* **PROBLEM TO SOLVE**
Copy exactly the lines from the start of the data below through the one that carries "decorative plate: present", and only those.

[Entries taken from a collection]
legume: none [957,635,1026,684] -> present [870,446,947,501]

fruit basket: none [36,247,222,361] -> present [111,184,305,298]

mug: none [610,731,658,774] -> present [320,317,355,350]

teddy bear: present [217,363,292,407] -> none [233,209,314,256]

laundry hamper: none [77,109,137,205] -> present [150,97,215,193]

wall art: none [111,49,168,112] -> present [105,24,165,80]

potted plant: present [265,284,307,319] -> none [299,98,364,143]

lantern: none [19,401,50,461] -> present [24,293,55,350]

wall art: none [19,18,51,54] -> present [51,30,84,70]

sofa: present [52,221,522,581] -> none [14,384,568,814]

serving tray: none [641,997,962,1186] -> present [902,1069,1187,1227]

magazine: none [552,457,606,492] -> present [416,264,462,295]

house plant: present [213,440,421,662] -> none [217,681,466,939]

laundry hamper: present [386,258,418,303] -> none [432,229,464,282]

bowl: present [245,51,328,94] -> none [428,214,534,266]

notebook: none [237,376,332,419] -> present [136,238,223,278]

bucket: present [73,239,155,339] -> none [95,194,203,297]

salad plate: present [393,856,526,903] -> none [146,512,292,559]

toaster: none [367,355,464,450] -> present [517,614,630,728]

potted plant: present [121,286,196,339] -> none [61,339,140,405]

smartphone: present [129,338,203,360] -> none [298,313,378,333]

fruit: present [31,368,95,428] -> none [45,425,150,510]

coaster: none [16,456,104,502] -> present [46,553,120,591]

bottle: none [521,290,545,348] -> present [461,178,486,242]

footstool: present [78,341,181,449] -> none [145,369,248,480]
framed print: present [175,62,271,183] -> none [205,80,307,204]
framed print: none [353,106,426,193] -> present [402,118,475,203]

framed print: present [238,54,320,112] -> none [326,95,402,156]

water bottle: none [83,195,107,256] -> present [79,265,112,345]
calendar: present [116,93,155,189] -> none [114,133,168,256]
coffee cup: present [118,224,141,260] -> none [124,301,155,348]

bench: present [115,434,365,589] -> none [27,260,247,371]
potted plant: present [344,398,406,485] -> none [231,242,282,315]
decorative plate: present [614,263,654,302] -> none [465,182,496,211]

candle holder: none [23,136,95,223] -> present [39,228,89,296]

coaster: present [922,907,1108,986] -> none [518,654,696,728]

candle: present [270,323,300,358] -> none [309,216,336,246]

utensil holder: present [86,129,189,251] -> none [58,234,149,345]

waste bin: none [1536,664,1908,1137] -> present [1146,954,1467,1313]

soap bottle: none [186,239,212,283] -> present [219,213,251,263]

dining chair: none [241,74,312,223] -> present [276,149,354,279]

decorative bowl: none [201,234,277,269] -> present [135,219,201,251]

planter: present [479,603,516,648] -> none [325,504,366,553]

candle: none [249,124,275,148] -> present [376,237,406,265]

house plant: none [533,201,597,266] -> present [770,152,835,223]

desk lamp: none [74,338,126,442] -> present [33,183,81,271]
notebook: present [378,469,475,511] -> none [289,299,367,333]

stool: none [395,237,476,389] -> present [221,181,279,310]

* **TASK ANSWER**
legume: none [957,635,1026,684] -> present [870,446,947,501]

fruit basket: none [36,247,222,361] -> present [111,184,305,298]

mug: none [610,731,658,774] -> present [320,317,355,350]

teddy bear: present [217,363,292,407] -> none [233,209,314,256]

laundry hamper: none [77,109,137,205] -> present [150,97,215,193]

wall art: none [111,49,168,112] -> present [105,24,165,80]

potted plant: present [265,284,307,319] -> none [299,98,364,143]

lantern: none [19,401,50,461] -> present [24,293,55,350]

wall art: none [19,18,51,54] -> present [51,30,84,70]

sofa: present [52,221,522,581] -> none [14,384,568,814]

serving tray: none [641,997,962,1186] -> present [902,1069,1187,1227]

magazine: none [552,457,606,492] -> present [416,264,462,295]

house plant: present [213,440,421,662] -> none [217,681,466,939]

laundry hamper: present [386,258,418,303] -> none [432,229,464,282]

bowl: present [245,51,328,94] -> none [428,214,534,266]

notebook: none [237,376,332,419] -> present [136,238,223,278]

bucket: present [73,239,155,339] -> none [95,194,203,297]

salad plate: present [393,856,526,903] -> none [146,512,292,559]

toaster: none [367,355,464,450] -> present [517,614,630,728]

potted plant: present [121,286,196,339] -> none [61,339,140,405]

smartphone: present [129,338,203,360] -> none [298,313,378,333]

fruit: present [31,368,95,428] -> none [45,425,150,510]

coaster: none [16,456,104,502] -> present [46,553,120,591]

bottle: none [521,290,545,348] -> present [461,178,486,242]

footstool: present [78,341,181,449] -> none [145,369,248,480]
framed print: present [175,62,271,183] -> none [205,80,307,204]
framed print: none [353,106,426,193] -> present [402,118,475,203]

framed print: present [238,54,320,112] -> none [326,95,402,156]

water bottle: none [83,195,107,256] -> present [79,265,112,345]
calendar: present [116,93,155,189] -> none [114,133,168,256]
coffee cup: present [118,224,141,260] -> none [124,301,155,348]

bench: present [115,434,365,589] -> none [27,260,247,371]
potted plant: present [344,398,406,485] -> none [231,242,282,315]
decorative plate: present [614,263,654,302] -> none [465,182,496,211]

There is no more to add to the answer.